The attackers also stole the two officers’ service weapons and IDs and helped one of the women that had been detained to escape.

The coast guard said in a press release its officers “showed restraint” and did not use their weapons to avoid “an all-out clash with unpredictable results.” 

However, the claim by Citizens’ Protection Minister Olga Gerovasili that the Greek Police (ELAS) had not been informed about the coast guard raid beforehand caused a rift between the two bodies. 

“ELAS didn’t go there, it was not informed,” she reportedly told radio station News247 on Friday. However, her claim was contradicted by the coast guard statement, which said that police had been informed prior to the raid. A police source said later on Friday that the Exarchia police department had indeed been informed by the coast guard but only after the raid had begun. 

The incident once again raised the issue of lawlessness and the transformation of Exarchia into a no-gone zone of sorts for police. Moreover, the armed gangs roaming the streets of Exarchia have been described by the Greek media as a militia. 

In response, Gerovasili described the notion that there is no political will to fight lawlessness as “foolish.” 

“We all know there are problems in Exarchia. The problems of crime and delinquency cannot be solved by pressing a magic button,” she said. 

“But these issues should not be used to score political points whenever somebody decides to play the security card.” 
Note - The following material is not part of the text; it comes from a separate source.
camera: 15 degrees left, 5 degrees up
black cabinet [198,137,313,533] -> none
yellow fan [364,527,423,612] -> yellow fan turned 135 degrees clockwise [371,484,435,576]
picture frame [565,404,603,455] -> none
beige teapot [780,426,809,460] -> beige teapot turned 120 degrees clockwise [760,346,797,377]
Bemoaning “unprecedented decline,” opposition New Democracy was scathing in its criticism of the government, with its leader Kyriakos Mitsotakis saying that “no one feels safe anywhere” in Greece while SYRIZA is in power. 

“Not only does [the attack] prove once again that Exarchia is a no-go zone, it also confirms the relationship between the so-called anarchists and the dirty narcotics underworld,” he said.